▸ **WHAT NEEDS TO BE DONE**:
Type the entries again, word for word.

*** Block opens ***

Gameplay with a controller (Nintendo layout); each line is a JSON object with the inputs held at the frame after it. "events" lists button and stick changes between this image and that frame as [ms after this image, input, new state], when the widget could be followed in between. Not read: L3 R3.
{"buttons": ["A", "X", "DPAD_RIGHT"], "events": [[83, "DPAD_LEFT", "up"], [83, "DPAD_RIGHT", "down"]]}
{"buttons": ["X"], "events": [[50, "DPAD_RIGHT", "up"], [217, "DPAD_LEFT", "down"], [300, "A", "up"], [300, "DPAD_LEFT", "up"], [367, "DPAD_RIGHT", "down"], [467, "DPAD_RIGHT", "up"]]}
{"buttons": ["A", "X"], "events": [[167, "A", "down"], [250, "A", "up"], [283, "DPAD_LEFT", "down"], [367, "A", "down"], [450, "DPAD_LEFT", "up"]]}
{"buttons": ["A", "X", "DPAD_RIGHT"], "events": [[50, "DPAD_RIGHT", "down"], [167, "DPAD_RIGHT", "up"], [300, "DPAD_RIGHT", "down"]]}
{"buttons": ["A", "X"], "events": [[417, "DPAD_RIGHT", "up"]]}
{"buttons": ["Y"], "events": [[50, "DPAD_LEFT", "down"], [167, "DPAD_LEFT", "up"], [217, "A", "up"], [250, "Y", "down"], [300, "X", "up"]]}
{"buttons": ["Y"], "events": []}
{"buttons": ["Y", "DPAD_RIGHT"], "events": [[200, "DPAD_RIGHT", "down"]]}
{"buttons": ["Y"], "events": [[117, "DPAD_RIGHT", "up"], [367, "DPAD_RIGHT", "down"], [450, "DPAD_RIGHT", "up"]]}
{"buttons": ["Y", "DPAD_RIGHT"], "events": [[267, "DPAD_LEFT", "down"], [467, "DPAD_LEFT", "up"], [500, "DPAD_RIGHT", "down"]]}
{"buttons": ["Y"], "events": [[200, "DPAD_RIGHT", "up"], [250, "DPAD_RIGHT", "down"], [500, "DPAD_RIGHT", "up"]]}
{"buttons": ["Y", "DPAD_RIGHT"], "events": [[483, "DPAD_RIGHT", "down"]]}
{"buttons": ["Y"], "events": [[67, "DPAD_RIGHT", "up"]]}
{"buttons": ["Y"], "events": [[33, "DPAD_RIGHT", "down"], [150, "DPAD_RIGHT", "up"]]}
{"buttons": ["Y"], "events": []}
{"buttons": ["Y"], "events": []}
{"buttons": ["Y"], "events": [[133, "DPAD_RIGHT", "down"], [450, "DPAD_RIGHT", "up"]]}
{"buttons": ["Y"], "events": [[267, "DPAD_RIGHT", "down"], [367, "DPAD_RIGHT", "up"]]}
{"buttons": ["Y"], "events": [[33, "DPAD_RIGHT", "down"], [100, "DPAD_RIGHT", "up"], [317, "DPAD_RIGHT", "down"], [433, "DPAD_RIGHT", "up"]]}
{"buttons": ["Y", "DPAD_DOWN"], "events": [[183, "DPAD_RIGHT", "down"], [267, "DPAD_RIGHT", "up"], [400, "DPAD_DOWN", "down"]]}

*** Block closes ***

▸ **RESPONSE BOX**:
Gameplay with a controller (Nintendo layout); each line is a JSON object with the inputs held at the frame after it. "events" lists button and stick changes between this image and that frame as [ms after this image, input, new state], when the widget could be followed in between. Not read: L3 R3.
{"buttons": ["A", "X", "DPAD_RIGHT"], "events": [[83, "DPAD_LEFT", "up"], [83, "DPAD_RIGHT", "down"]]}
{"buttons": ["X"], "events": [[50, "DPAD_RIGHT", "up"], [217, "DPAD_LEFT", "down"], [300, "A", "up"], [300, "DPAD_LEFT", "up"], [367, "DPAD_RIGHT", "down"], [467, "DPAD_RIGHT", "up"]]}
{"buttons": ["A", "X"], "events": [[167, "A", "down"], [250, "A", "up"], [283, "DPAD_LEFT", "down"], [367, "A", "down"], [450, "DPAD_LEFT", "up"]]}
{"buttons": ["A", "X", "DPAD_RIGHT"], "events": [[50, "DPAD_RIGHT", "down"], [167, "DPAD_RIGHT", "up"], [300, "DPAD_RIGHT", "down"]]}
{"buttons": ["A", "X"], "events": [[417, "DPAD_RIGHT", "up"]]}
{"buttons": ["Y"], "events": [[50, "DPAD_LEFT", "down"], [167, "DPAD_LEFT", "up"], [217, "A", "up"], [250, "Y", "down"], [300, "X", "up"]]}
{"buttons": ["Y"], "events": []}
{"buttons": ["Y", "DPAD_RIGHT"], "events": [[200, "DPAD_RIGHT", "down"]]}
{"buttons": ["Y"], "events": [[117, "DPAD_RIGHT", "up"], [367, "DPAD_RIGHT", "down"], [450, "DPAD_RIGHT", "up"]]}
{"buttons": ["Y", "DPAD_RIGHT"], "events": [[267, "DPAD_LEFT", "down"], [467, "DPAD_LEFT", "up"], [500, "DPAD_RIGHT", "down"]]}
{"buttons": ["Y"], "events": [[200, "DPAD_RIGHT", "up"], [250, "DPAD_RIGHT", "down"], [500, "DPAD_RIGHT", "up"]]}
{"buttons": ["Y", "DPAD_RIGHT"], "events": [[483, "DPAD_RIGHT", "down"]]}
{"buttons": ["Y"], "events": [[67, "DPAD_RIGHT", "up"]]}
{"buttons": ["Y"], "events": [[33, "DPAD_RIGHT", "down"], [150, "DPAD_RIGHT", "up"]]}
{"buttons": ["Y"], "events": []}
{"buttons": ["Y"], "events": []}
{"buttons": ["Y"], "events": [[133, "DPAD_RIGHT", "down"], [450, "DPAD_RIGHT", "up"]]}
{"buttons": ["Y"], "events": [[267, "DPAD_RIGHT", "down"], [367, "DPAD_RIGHT", "up"]]}
{"buttons": ["Y"], "events": [[33, "DPAD_RIGHT", "down"], [100, "DPAD_RIGHT", "up"], [317, "DPAD_RIGHT", "down"], [433, "DPAD_RIGHT", "up"]]}
{"buttons": ["Y", "DPAD_DOWN"], "events": [[183, "DPAD_RIGHT", "down"], [267, "DPAD_RIGHT", "up"], [400, "DPAD_DOWN", "down"]]}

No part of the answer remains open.